Sometimes it is frustrating to be right

I sit here a very frustrated parent.  In middle school Abe was in honors English and honors Social Studies.  The social studies teacher wasn't such a good fit and she didn't really implement the IEP accomodations but we had other fish to fry and I didn't really focus on her class.  At the end of the year Abe still ended up with an average in the mid 80's.  The High School honors program had an integrated social studies and English class and you had to be recommended by both teachers.  The English teacher recommended him and the Social Studies teacher did not.  I tried to work around it, speaking to everyone I could- the guidance counselor, the English Department chair, the psychologists, the behaviorist, the Social Studies Chair.  I explained that to put Abe in a regular English class would not be good as he would be so far ahead of the other students (Abe was hyperlexic and was reading at age 2).  Unfortunately the Social Studies Chair wouldn't budge.  I found out that she was retiring and probably didn't want to bother. The HS school psychologist talked with me and said that the teacher who was teaching the social studies part of the class would not be a good fit so I dropped it.  I had already learned that with Abe, having the right kind of teacher was the most important thing.

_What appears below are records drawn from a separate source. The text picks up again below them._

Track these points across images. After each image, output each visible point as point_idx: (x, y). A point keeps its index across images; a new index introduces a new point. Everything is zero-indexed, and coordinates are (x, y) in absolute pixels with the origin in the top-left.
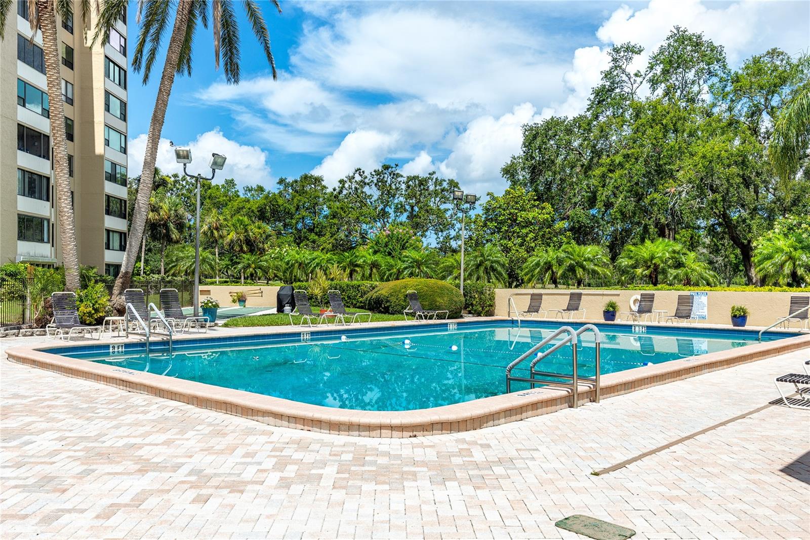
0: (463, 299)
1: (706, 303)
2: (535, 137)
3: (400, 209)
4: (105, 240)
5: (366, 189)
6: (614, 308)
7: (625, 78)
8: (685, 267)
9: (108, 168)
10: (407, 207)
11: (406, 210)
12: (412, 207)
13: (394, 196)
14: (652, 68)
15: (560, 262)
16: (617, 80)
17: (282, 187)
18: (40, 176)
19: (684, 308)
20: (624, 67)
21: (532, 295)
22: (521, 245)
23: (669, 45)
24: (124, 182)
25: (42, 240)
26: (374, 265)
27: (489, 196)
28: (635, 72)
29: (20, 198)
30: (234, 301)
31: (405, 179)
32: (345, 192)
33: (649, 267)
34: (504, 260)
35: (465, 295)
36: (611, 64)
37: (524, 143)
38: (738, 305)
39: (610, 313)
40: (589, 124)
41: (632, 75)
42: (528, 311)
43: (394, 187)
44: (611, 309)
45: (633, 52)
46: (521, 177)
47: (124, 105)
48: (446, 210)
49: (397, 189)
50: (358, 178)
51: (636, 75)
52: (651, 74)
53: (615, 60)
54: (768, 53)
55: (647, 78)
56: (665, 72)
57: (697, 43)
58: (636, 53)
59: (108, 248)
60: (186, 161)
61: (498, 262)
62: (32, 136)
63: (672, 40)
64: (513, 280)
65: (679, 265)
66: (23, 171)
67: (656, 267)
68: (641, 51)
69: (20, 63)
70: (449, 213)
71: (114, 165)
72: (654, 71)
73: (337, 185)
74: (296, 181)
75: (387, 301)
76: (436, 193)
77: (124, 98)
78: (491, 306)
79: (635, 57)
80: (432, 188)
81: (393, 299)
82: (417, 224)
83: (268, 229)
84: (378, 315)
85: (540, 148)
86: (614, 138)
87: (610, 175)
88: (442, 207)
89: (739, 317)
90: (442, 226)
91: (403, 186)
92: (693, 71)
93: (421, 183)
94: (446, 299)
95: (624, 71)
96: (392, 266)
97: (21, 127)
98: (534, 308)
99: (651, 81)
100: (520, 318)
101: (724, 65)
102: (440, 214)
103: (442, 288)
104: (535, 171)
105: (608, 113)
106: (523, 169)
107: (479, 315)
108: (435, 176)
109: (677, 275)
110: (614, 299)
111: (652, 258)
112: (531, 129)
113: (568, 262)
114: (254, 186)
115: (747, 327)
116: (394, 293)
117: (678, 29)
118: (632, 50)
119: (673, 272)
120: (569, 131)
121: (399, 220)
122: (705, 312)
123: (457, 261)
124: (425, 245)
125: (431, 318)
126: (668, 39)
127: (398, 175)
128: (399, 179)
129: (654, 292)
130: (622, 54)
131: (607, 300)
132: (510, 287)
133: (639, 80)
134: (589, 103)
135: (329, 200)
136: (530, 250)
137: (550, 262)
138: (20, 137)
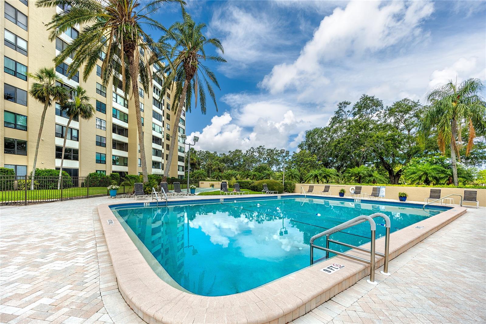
0: (284, 187)
1: (385, 191)
2: (310, 134)
3: (265, 159)
4: (178, 168)
5: (254, 153)
6: (344, 191)
7: (343, 113)
8: (373, 177)
9: (179, 148)
10: (267, 159)
11: (266, 160)
12: (268, 158)
13: (263, 155)
14: (354, 109)
15: (320, 175)
16: (341, 114)
17: (230, 153)
18: (159, 150)
19: (376, 193)
20: (343, 109)
21: (310, 186)
22: (305, 169)
23: (361, 101)
24: (184, 152)
25: (159, 168)
26: (255, 175)
27: (293, 153)
28: (348, 110)
29: (153, 157)
30: (210, 186)
31: (266, 150)
32: (248, 154)
33: (358, 176)
34: (299, 174)
35: (284, 186)
36: (339, 109)
37: (306, 137)
38: (402, 192)
39: (342, 194)
40: (330, 129)
41: (346, 112)
42: (308, 192)
43: (263, 152)
44: (342, 192)
45: (347, 104)
46: (304, 148)
47: (184, 130)
48: (280, 159)
49: (264, 153)
50: (252, 150)
51: (348, 112)
52: (353, 111)
53: (340, 107)
54: (403, 100)
55: (352, 113)
56: (359, 110)
57: (372, 99)
58: (348, 104)
59: (179, 171)
60: (185, 139)
61: (297, 175)
62: (157, 139)
63: (362, 99)
64: (301, 180)
65: (371, 176)
66: (154, 149)
67: (360, 176)
68: (350, 104)
69: (153, 118)
70: (280, 160)
71: (181, 147)
72: (355, 110)
73: (246, 152)
74: (234, 152)
75: (257, 187)
76: (276, 154)
77: (184, 128)
78: (294, 189)
79: (348, 106)
80: (275, 153)
81: (259, 186)
82: (270, 164)
83: (225, 165)
84: (253, 192)
85: (312, 138)
86: (339, 133)
87: (338, 145)
88: (278, 158)
89: (403, 197)
90: (278, 164)
91: (266, 152)
92: (370, 110)
93: (271, 151)
94: (277, 187)
95: (343, 111)
96: (260, 176)
97: (153, 136)
98: (311, 190)
99: (353, 114)
100: (306, 194)
101: (382, 107)
102: (277, 160)
103: (276, 183)
104: (310, 146)
105: (337, 125)
106: (305, 145)
107: (289, 192)
108: (276, 149)
109: (370, 180)
110: (343, 188)
111: (359, 173)
112: (309, 132)
113: (324, 175)
114: (222, 154)
115: (407, 202)
116: (260, 184)
117: (364, 95)
118: (346, 103)
119: (368, 178)
120: (322, 132)
121: (264, 162)
122: (384, 194)
123: (282, 174)
124: (272, 170)
125: (272, 193)
126: (360, 99)
127: (264, 149)
128: (265, 150)
129: (361, 186)
130: (343, 105)
131: (341, 188)
132: (300, 183)
133: (349, 113)
134: (330, 122)
135: (243, 157)
136: (308, 171)
137: (316, 175)
138: (153, 139)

      Fast forward to today.  I get a call from the school psychologist that Abe had a meltdown in English class during a Jeopardy game.  When I spoke with Abe he told me that the other kids on his team weren't playing competitively because they were picking the lower point questions and his team was losing.  Given that extra credit was given to the winning team, this made Abe really agitated.  It turns out that tonight was open school night so I went to meet all the teachers.  By mistake I show up in Social Studies a period early and find out that the honors social studies teacher is the same one that he has for regular social studies (talk about serendipity).  It seems that a change was made in the Fall.  When I get to English class, the teacher tells me that she understand why Abe was so frustrated.  He is so far ahead of the other kids that he finds it hard to be there.  The teacher told me that sometimes it is just she and Abe discussing the book.  She sees that he doesn't belong there.  Of course, I am now really agitated as I told them this would happen but I'm just the mom-what do I know?  So, tomorrow I start again, calling the school psychologist and trying to figure out what we should do.  Of course, since Abe  has autism and hates change, if we decide to change his schedule we will have to convince him it is a good idea.  What I really want to say is "I told you so" but of course I won't because it isn't socially appropriate.  The funny thing is the English teacher told me that when Abe says to his classmates things such as "The teacher already said that 100 times, how come you don't know it" she feels like agreeing with him.  I guess Abe says things we would all like to say but don't.